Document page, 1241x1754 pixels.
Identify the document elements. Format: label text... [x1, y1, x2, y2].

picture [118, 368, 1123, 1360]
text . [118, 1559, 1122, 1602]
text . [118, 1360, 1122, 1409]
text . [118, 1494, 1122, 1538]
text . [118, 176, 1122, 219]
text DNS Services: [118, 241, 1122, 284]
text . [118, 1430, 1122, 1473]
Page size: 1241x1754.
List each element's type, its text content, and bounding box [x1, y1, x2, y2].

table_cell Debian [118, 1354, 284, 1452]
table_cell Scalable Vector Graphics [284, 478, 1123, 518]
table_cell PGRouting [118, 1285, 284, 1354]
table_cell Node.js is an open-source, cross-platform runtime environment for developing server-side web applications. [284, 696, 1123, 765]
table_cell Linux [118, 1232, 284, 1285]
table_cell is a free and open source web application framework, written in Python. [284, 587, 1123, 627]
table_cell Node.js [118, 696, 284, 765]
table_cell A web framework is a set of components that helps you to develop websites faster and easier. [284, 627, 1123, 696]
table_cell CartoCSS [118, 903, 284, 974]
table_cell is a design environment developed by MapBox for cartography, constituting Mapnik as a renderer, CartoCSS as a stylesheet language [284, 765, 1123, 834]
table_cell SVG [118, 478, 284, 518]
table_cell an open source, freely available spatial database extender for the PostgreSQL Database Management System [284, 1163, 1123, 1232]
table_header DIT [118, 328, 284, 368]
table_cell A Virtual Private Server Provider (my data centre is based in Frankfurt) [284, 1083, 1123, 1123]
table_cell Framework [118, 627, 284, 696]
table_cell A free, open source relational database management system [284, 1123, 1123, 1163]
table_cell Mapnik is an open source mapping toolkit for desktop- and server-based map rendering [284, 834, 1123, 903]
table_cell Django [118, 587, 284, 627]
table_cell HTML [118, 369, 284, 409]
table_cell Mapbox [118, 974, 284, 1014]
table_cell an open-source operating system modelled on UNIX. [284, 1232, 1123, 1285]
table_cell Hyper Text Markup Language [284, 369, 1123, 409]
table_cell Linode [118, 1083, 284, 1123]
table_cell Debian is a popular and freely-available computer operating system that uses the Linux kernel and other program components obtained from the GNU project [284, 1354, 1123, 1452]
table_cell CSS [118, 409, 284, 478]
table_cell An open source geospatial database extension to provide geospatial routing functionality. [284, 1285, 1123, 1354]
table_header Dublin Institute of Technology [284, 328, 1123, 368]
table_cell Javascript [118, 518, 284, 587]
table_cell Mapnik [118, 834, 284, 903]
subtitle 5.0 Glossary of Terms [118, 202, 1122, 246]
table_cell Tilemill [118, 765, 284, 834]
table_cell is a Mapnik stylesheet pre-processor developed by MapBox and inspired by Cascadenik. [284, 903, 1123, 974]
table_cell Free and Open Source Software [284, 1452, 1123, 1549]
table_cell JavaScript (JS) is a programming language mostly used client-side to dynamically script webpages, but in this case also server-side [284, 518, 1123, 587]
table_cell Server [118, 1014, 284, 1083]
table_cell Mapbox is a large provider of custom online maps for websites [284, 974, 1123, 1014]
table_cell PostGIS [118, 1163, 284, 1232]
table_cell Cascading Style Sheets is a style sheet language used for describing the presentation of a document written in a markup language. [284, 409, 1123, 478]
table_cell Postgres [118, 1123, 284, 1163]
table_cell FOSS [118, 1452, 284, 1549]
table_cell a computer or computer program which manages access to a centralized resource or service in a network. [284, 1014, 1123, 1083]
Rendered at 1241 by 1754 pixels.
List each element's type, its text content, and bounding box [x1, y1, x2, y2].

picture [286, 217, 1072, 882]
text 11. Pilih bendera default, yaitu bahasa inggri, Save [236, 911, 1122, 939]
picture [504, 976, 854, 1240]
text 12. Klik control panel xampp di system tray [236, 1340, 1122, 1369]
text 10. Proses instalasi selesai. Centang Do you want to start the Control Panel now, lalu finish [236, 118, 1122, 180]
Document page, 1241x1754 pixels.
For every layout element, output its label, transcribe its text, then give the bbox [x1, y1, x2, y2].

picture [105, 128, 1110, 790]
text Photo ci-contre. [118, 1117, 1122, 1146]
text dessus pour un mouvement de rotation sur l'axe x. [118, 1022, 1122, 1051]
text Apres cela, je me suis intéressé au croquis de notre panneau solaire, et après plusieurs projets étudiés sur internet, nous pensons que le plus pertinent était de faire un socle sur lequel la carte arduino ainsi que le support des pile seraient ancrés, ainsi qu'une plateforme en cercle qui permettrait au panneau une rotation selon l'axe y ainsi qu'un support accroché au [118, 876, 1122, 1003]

=-=-=-=-=

=== THE REQUEST ===
Retype all of the material above, line for line, keeping every character unchanged.

=== CORRECT ANSWER ===
Document page, 1241x1754 pixels.
Identify the document elements. Format: label text... [x1, y1, x2, y2].

picture [118, 368, 1123, 1360]
text . [118, 1559, 1122, 1602]
text . [118, 1360, 1122, 1409]
text . [118, 1494, 1122, 1538]
text . [118, 176, 1122, 219]
text DNS Services: [118, 241, 1122, 284]
text . [118, 1430, 1122, 1473]
Page size: 1241x1754.
List each element's type, its text content, and bounding box [x1, y1, x2, y2].

table_cell Debian [118, 1354, 284, 1452]
table_cell Scalable Vector Graphics [284, 478, 1123, 518]
table_cell PGRouting [118, 1285, 284, 1354]
table_cell Node.js is an open-source, cross-platform runtime environment for developing server-side web applications. [284, 696, 1123, 765]
table_cell Linux [118, 1232, 284, 1285]
table_cell is a free and open source web application framework, written in Python. [284, 587, 1123, 627]
table_cell Node.js [118, 696, 284, 765]
table_cell A web framework is a set of components that helps you to develop websites faster and easier. [284, 627, 1123, 696]
table_cell CartoCSS [118, 903, 284, 974]
table_cell is a design environment developed by MapBox for cartography, constituting Mapnik as a renderer, CartoCSS as a stylesheet language [284, 765, 1123, 834]
table_cell SVG [118, 478, 284, 518]
table_cell an open source, freely available spatial database extender for the PostgreSQL Database Management System [284, 1163, 1123, 1232]
table_header DIT [118, 328, 284, 368]
table_cell A Virtual Private Server Provider (my data centre is based in Frankfurt) [284, 1083, 1123, 1123]
table_cell Framework [118, 627, 284, 696]
table_cell A free, open source relational database management system [284, 1123, 1123, 1163]
table_cell Mapnik is an open source mapping toolkit for desktop- and server-based map rendering [284, 834, 1123, 903]
table_cell Django [118, 587, 284, 627]
table_cell HTML [118, 369, 284, 409]
table_cell Mapbox [118, 974, 284, 1014]
table_cell an open-source operating system modelled on UNIX. [284, 1232, 1123, 1285]
table_cell Hyper Text Markup Language [284, 369, 1123, 409]
table_cell Linode [118, 1083, 284, 1123]
table_cell Debian is a popular and freely-available computer operating system that uses the Linux kernel and other program components obtained from the GNU project [284, 1354, 1123, 1452]
table_cell CSS [118, 409, 284, 478]
table_cell An open source geospatial database extension to provide geospatial routing functionality. [284, 1285, 1123, 1354]
table_header Dublin Institute of Technology [284, 328, 1123, 368]
table_cell Javascript [118, 518, 284, 587]
table_cell Mapnik [118, 834, 284, 903]
subtitle 5.0 Glossary of Terms [118, 202, 1122, 246]
table_cell Tilemill [118, 765, 284, 834]
table_cell is a Mapnik stylesheet pre-processor developed by MapBox and inspired by Cascadenik. [284, 903, 1123, 974]
table_cell Free and Open Source Software [284, 1452, 1123, 1549]
table_cell JavaScript (JS) is a programming language mostly used client-side to dynamically script webpages, but in this case also server-side [284, 518, 1123, 587]
table_cell Server [118, 1014, 284, 1083]
table_cell Mapbox is a large provider of custom online maps for websites [284, 974, 1123, 1014]
table_cell PostGIS [118, 1163, 284, 1232]
table_cell Cascading Style Sheets is a style sheet language used for describing the presentation of a document written in a markup language. [284, 409, 1123, 478]
table_cell Postgres [118, 1123, 284, 1163]
table_cell FOSS [118, 1452, 284, 1549]
table_cell a computer or computer program which manages access to a centralized resource or service in a network. [284, 1014, 1123, 1083]
Rendered at 1241 by 1754 pixels.
List each element's type, its text content, and bounding box [x1, y1, x2, y2].

picture [286, 217, 1072, 882]
text 11. Pilih bendera default, yaitu bahasa inggri, Save [236, 911, 1122, 939]
picture [504, 976, 854, 1240]
text 12. Klik control panel xampp di system tray [236, 1340, 1122, 1369]
text 10. Proses instalasi selesai. Centang Do you want to start the Control Panel now, lalu finish [236, 118, 1122, 180]
Document page, 1241x1754 pixels.
For every layout element, output its label, transcribe its text, then give the bbox [x1, y1, x2, y2].

picture [105, 128, 1110, 790]
text Photo ci-contre. [118, 1117, 1122, 1146]
text dessus pour un mouvement de rotation sur l'axe x. [118, 1022, 1122, 1051]
text Apres cela, je me suis intéressé au croquis de notre panneau solaire, et après plusieurs projets étudiés sur internet, nous pensons que le plus pertinent était de faire un socle sur lequel la carte arduino ainsi que le support des pile seraient ancrés, ainsi qu'une plateforme en cercle qui permettrait au panneau une rotation selon l'axe y ainsi qu'un support accroché au [118, 876, 1122, 1003]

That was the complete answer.